次の瞬間、晃がまどかの前に立っており、手を引っ張って筧家の外へ連れ出す。気がつくと外。電話が鳴る。おばぁちゃんだ。晃は家に戻っており熱が出て大変といった連絡を受ける。急いで自宅へ戻るまどか。しかし、かけいかずひとの事故現場には道路の真ん中で幼稚園生が立っていた…
いよいよ、佳境。
不気味さが増してくる。
第10話:Swallow and Disappear
最後、道路に立っているのは「かけいかずひと」。
まどかの運転する車が勝手に動き出して「かけいかずひと」へ突進しようとしている。
自宅では晃が目覚め、手にはパステルが握られていた。まどかの前に立ちはだかる「かけいかずひと」。はじめて顔が描写される。怖ぇぇぇーーーー。同時に黒い影の正体も。そういうことか!といった感じ。まさに恐怖。

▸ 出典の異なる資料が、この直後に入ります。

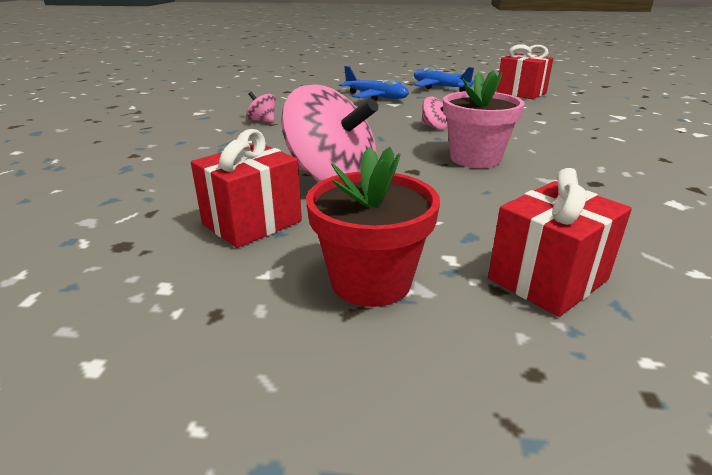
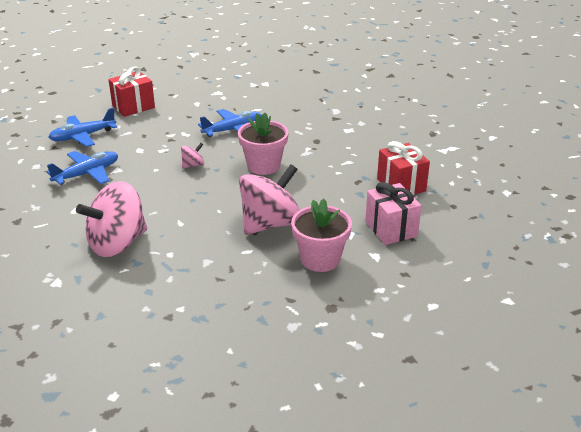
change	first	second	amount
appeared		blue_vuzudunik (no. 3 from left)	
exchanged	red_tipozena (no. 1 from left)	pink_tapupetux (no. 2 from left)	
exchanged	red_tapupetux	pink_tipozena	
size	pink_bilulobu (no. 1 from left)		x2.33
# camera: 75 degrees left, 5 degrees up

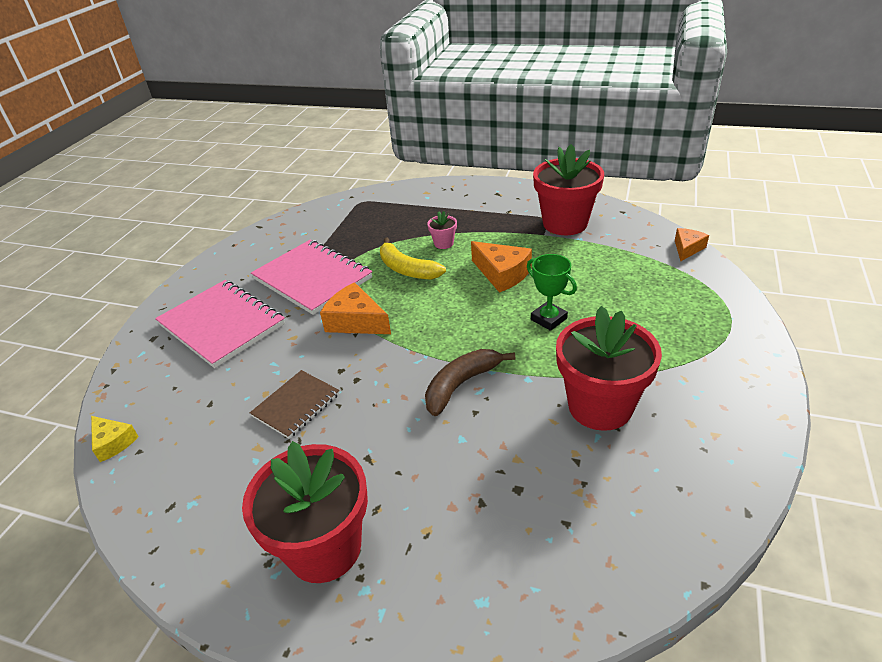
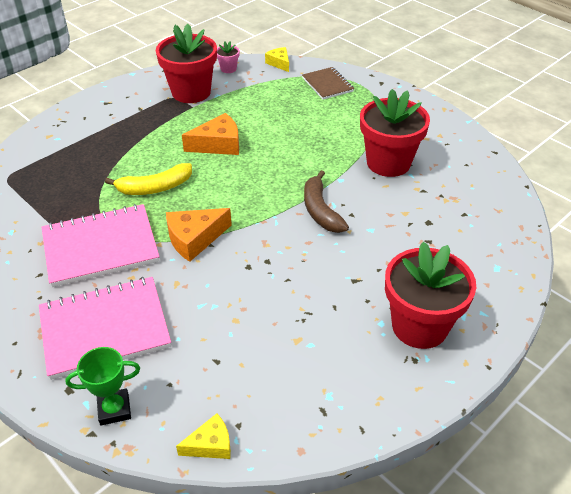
change	first	second	amount
relocated	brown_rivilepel		
relocated	pink_tapupetux		
relocated	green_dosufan		
colour	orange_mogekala (no. 3 from left)	yellow_mogekala (no. 2 from left)	
# camera: 65 degrees left, 5 degrees up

晃が持っているパステルで車の絵を塗りつぶす。まどかの前にいた「かけいかずひと」も消える…
最後は謎が謎を呼ぶような展開。
袈裟丸周造のホラー漫画「廃屋の住人」感想
かなり面白かった。
昨今では人気のグロ要素、エグい要素などはなく純粋にホラー要素だけで勝負している漫画。派手さはないが妙な怖さがある。
ただ、全ての謎が解決されないまま、この漫画は幕を閉じる。随所に残る「謎」に関しては各人で考えて楽しんでね!といった感じなのだろう。スッキリと終わるわけではないが読後感が悪いわけではない。むしろホラー漫画なので謎を残したまま終わってくれた方が俄然、怖さが増す。最初にも述べたがこの終わり方が「世にも奇妙な物語」のような感覚を覚えたのだ。
ちなみに自分の中で残った謎としてはまどかの従姉である健太の行方。そして「かけいかずひと」は何故、晃の前に現れたのか?…時折、まどかに助言する人物。といった謎だ。
恐らく健太は廃屋に飲み込まれた。と考える。
かけいかずひとが晃の前に現れたのは生前から友達になりたかった。もしくは霊感が強いので自分を見つけてくれるから。なのかなぁ〜と捉えた。まどかに助言する人物は間違いなく、まどかのおじぃちゃんだろう。
この辺りは解明されないので個人の見解によって変わってくると思う。
読み終わった後も考える楽しさを与えてくれる漫画「廃屋の住人」。グロ、エグい要素のない本当のホラー漫画を求める人におすすめしたい漫画だ。